= 1974 Midlothian District Council election =

Midlothian District Council election

Elections to Midlothian District Council were held on 7 May 1974, on the same day as the other Scottish local government elections. This was the first election to the district council following the implementation of the Local Government (Scotland) Act 1973.

The election used the 15 wards created by the Formation Electoral Arrangements in 1974. Each ward elected one councillor using first-past-the-post voting.

Labour took control of the council after winning a majority. The party took 11 of the 15 seats and more than half of the popular vote.
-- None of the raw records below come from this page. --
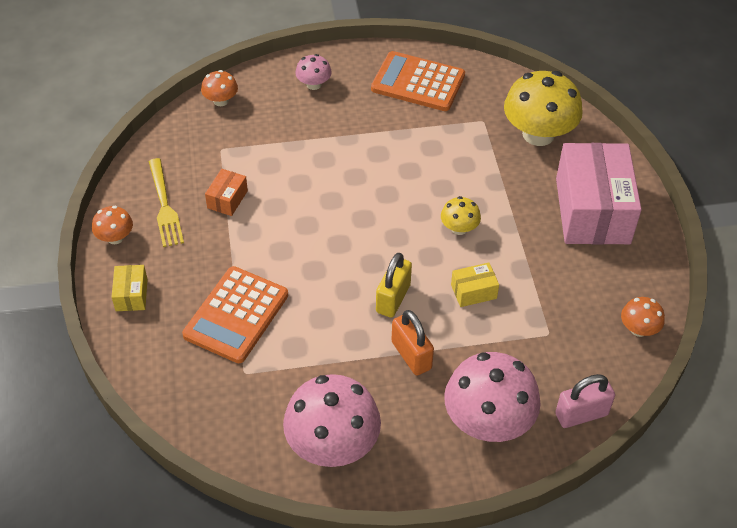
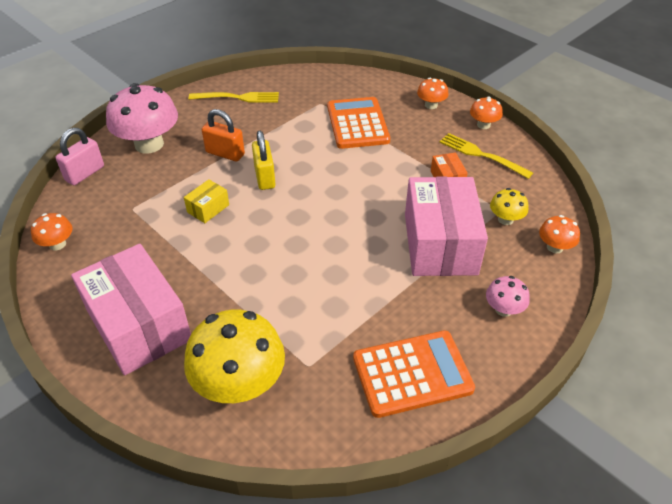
camera: 145 degrees right, 5 degrees down
(131, 295) = (431, 105): yellow box -> orange mushroom
(303, 149) = (440, 244): none -> pink box
(332, 444) = (238, 98): pink mushroom -> yellow fork
(459, 228) = (253, 247): yellow mushroom -> yellow mushroom (505, 219)

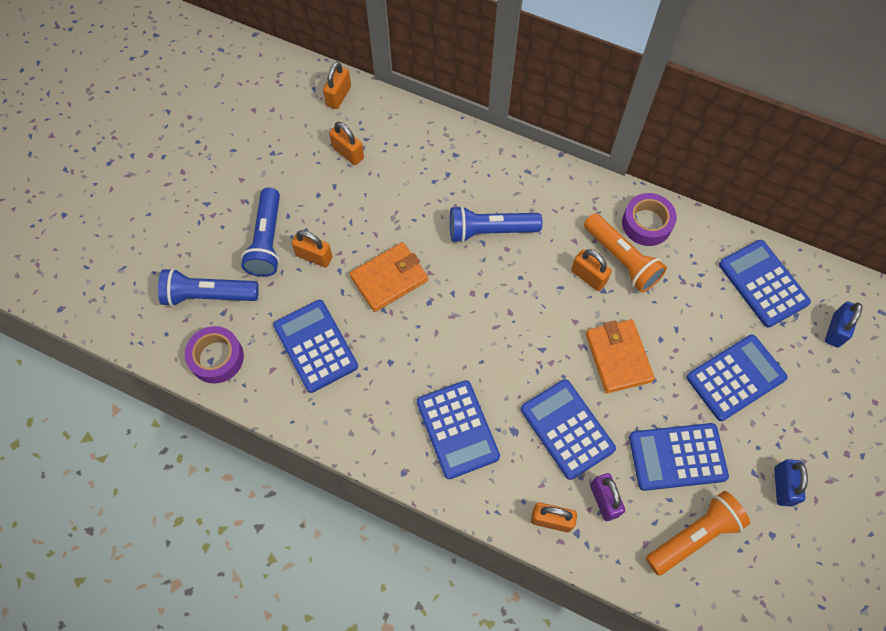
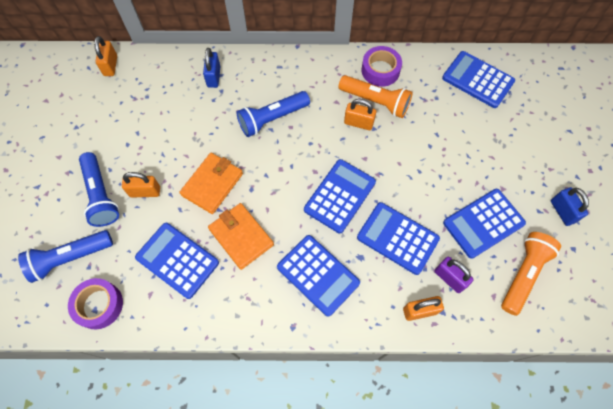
camera: 25 degrees left, 0 degrees up
(348, 153) = (137, 104): orange padlock -> none
(618, 357) = (407, 171): orange wallet -> orange wallet (241, 237)
(735, 378) = (493, 151): blue calculator -> blue calculator (340, 196)
(835, 330) = (539, 91): blue padlock -> blue padlock (214, 77)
The Conservatives won two seats, the Scottish National Party (SNP) won one seat and one independent candidate was elected.

==Background==
Prior to 1974, the area that was to become Midlothian included four of the five burghs within the historic County of Midlothian (Bonnyrigg and Lasswade; Dalkeith; Loanhead; and Penicuik). These were all small burghs so had limited powers which included some control over planning as well as local taxation, building control, housing, lighting and drainage. The rest of the local government responsibility fell to the county council which had full control over the areas which were not within a burgh.

Following the recommendations in the Wheatly Report, the old system of counties and burghs – which had resulted in a mishmash of local government areas in which some small burghs had larger populations but far fewer responsibilities than some large burghs and even counties – was to be replaced by a new system of regional and district councils. The Local Government (Scotland) Act 1973 implemented most of the recommendations in the Wheatly Report. The central part of the historic County of Midlothian which included the four burghs was placed into the Midlothian district within the Lothian region.

==Results==

Source:

1974 Midlothian District Council election
| Party |  | Seats | Gains | Losses | Net gain/loss | Seats % | Votes % | Votes | +/− |
|---|---|---|---|---|---|---|---|---|---|
|  | Labour | 11 |  |  | N/A | 73.3 | 50.2 | 11,680 | N/A |
|  | Conservative | 2 |  |  | N/A | 13.3 | 16.7 | 3,891 | N/A |
|  | Independent | 1 |  |  | N/A | 6.7 | 17.9 | 4,164 | N/A |
|  | SNP | 1 |  |  | N/A | 6.7 | 14.8 | 3,449 | N/A |
|  | Ind. Socialist | 0 |  |  | N/A | 0.0 | 0.5 | 105 | N/A |

==Aftermath==
Midlothian was one of two districts in the newly created Lothian region that was won by Labour. The Conservatives won two seats, the Scottish National Party (SNP) won one seat and one independent candidate was elected. Labour were the largest party on the regional council which held its first election on the same day but no party claimed a majority. Across Scotland, Labour won the most votes, the most seats and the most councils of any party.